» EXTRAIT CITÉ:
=-=-=

Vous êtes peut-être passés à côté de l’information, le gouvernement s’est fixé comme objectif de passer de 4% à 12% de part modale pour le vélo d’ici à 2030. Soit 3 fois plus de cyclistes en circulation d’ici 7 ans (environ 700000 cyclistes du quotidien actuellement)*. Pour y arriver il faut que la pratique du vélo – boulot – vélo (et boulot à vélo) accélère partout en France et non pas seulement dans les grandes agglomérations.
L’infrastructure permettant la circulation des vélos en toute sécurité est évidemment à la base du développement. Mais l’offre de service devra suivre le rythme, se diversifier et s’adapter dans tous les territoires. Un véritable système vélo doit être pensé et mis en place rapidement. A ce sujet, un tout petit paragraphe y est consacré parmi les 9 engagements pour un avenir durable des états généraux de la filière vélo réalisés en octobre 2022 “Soutenir l’offre d’entretien et de réparation des vélos et veiller à sa diffusion territoriale“
Actuellement, se mettre au vélo dans une grande ville est plutôt aisé alors même que l’offre de service n’est pas forcément la plus adaptée à la cyclo mobilité au quotidien, et je parle bien du quotidien, lundi compris… On y trouve beaucoup d’enseignes plus ou moins spécialisées, des ateliers de réparation, des associations et même quelques hubs dédiés à la cyclo-mobilité. L’écosystème est plutôt en place même si tout cela peut encore être largement amélioré.
Pour ce qui est des territoires ruraux, périurbains ou villes de taille moyenne ce n’est pas forcément la même affaire. Les magasins de cycles (souvent sportifs) ont tendance à s’expatrier vers l’extérieur de ville, dans des zones commerciales, en quête d’un local plus grand avec un loyer attractif. Véritable magasin de destination où l’on vient y acheter son vélo entre deux courses chez Kiabi. Le service est quant à lui réduit à peau de chagrin et complètement déconnecté du monde de demain. Se rendre dans ce type de magasin nécessite souvent de prendre sa voiture et l’offre dédiée à la mobilité est quant à elle quasi-inexistante, paradoxal quand on sait que le marché du VAE est dopé par la mobilité**. Alors, comment essayer de faire entendre à un gérant de magasin qui s’est battu de longues années pour ouvrir son grand magasin de destination en périphérie, que son avenir se trouve dans un ou plusieurs petits magasins de centres villes dédiés à la vente et aux services ? Pas évident. Alors même que cela serait dans son intérêt (pour des questions d’immobilisation de trésorerie notamment).

=-=-=

Enregistrements de coordonnées de points de repère:
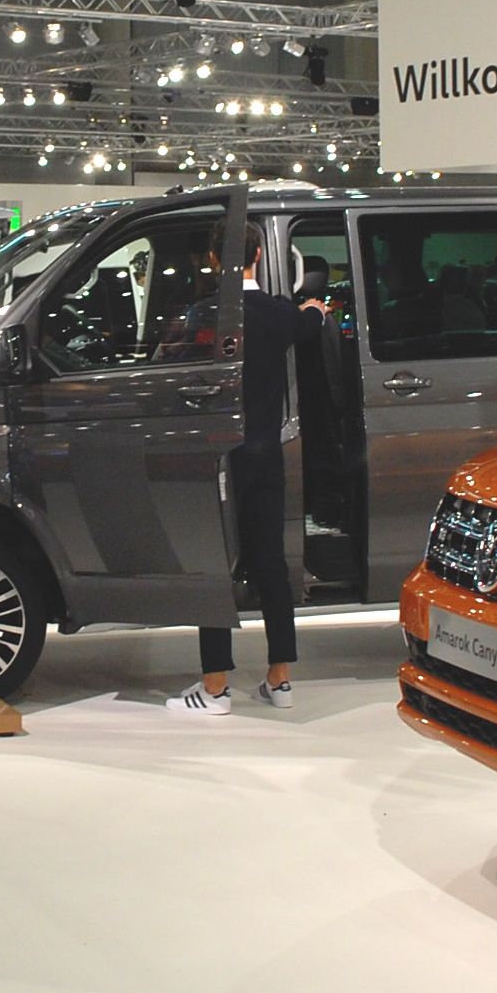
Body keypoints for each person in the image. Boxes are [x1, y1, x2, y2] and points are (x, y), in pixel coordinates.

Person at [170, 237, 323, 716]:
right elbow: (312, 320)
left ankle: (215, 686)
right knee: (270, 563)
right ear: (258, 256)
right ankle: (280, 680)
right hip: (265, 454)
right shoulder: (279, 314)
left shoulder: (205, 315)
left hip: (220, 457)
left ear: (213, 258)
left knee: (213, 561)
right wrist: (314, 307)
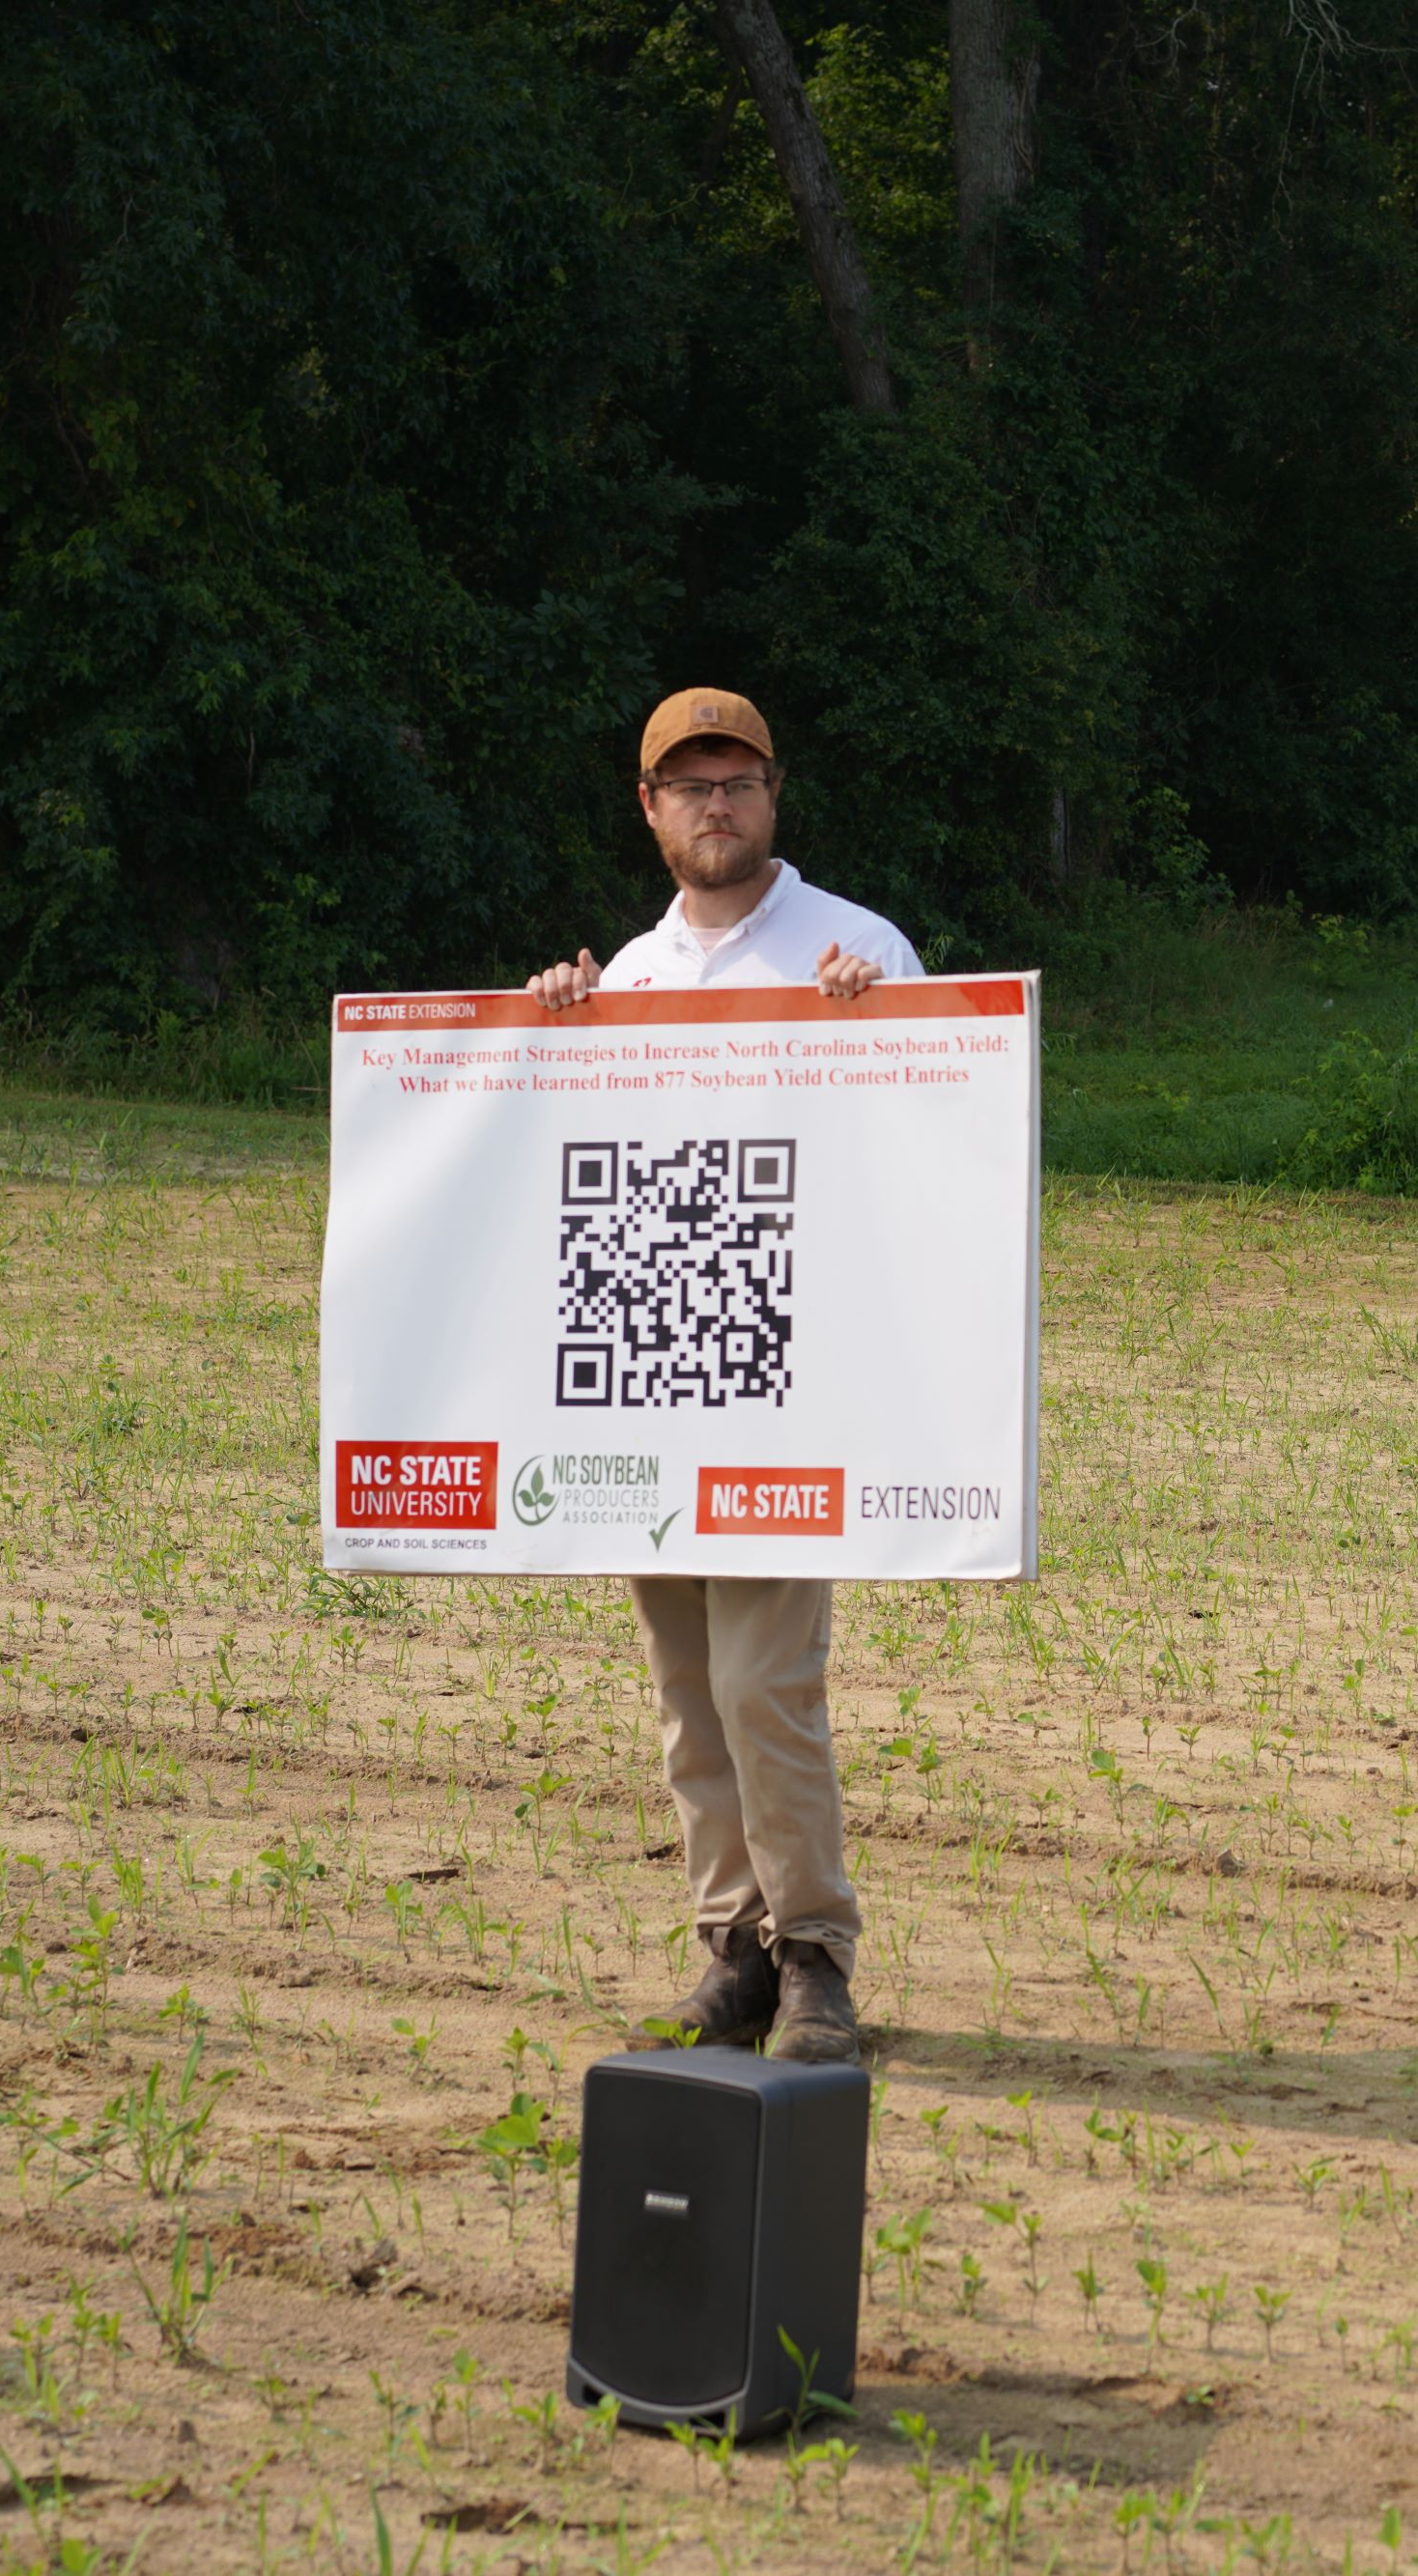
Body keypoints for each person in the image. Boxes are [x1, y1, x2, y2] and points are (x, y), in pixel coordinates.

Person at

=-=-=

» LISTE DES TÂCHES:
**a)** Répondez aux questions suivantes d'après le texte sur le vélo au quotidien :
(i) Quelle part modale le gouvernement vise-t-il pour le vélo d'ici à 2030 ?
(ii) En quel mois et quelle année les états généraux de la filière vélo ont-ils été réalisés ?
(iii) Vers quels lieux les magasins de cycles des territoires ruraux, périurbains ou des villes moyennes ont-ils tendance à s'expatrier ?
**b)** Recopiez le texte sur le vélo au quotidien entre « Vous êtes peut-être » et « les grandes agglomérations. », bornes incluses.
**c)** Prolongez le texte sur le vélo au quotidien à partir de sa dernière phrase.
Les enregistrements n'interviennent pas dans ce qui suit.

» RÉPONSES ATTENDUES:
**a)**
(i) 12 %.
(ii) En octobre 2022.
(iii) Vers l'extérieur de ville, dans des zones commerciales.

**b)**
Vous êtes peut-être passés à côté de l’information, le gouvernement s’est fixé comme objectif de passer de 4% à 12% de part modale pour le vélo d’ici à 2030. Soit 3 fois plus de cyclistes en circulation d’ici 7 ans (environ 700000 cyclistes du quotidien actuellement)*. Pour y arriver il faut que la pratique du vélo – boulot – vélo (et boulot à vélo) accélère partout en France et non pas seulement dans les grandes agglomérations.

**c)**
Le modèle actuel est-il le bon ?
Afin d’être un peu plus dans le concret, prenons quelques exemples. Une mère de famille, ayant comme moyen de transport un bi-porteur de 45kg vient de crever après avoir déposé ses enfants à l’école à 8h20 du matin. Impossible pour elle de rejoindre son lieu de travail. Qui va pouvoir rendre service à cette dame ? Grande agglomération ou pas, peu de magasins en seront capables.
Autre exemple, un infirmier libéral, ayant des convictions écologiques, et utilisant un vélo de trekking électrique pour passer d’un rendez-vous à l’autre, tombe en panne un lundi pendant un déplacement. Comment faire un lundi ? La plupart des magasins de cycles sont fermés. Tant pis, l’écologie attendra, il va reprendre sa voiture, il y a des dépanneurs le lundi si besoin.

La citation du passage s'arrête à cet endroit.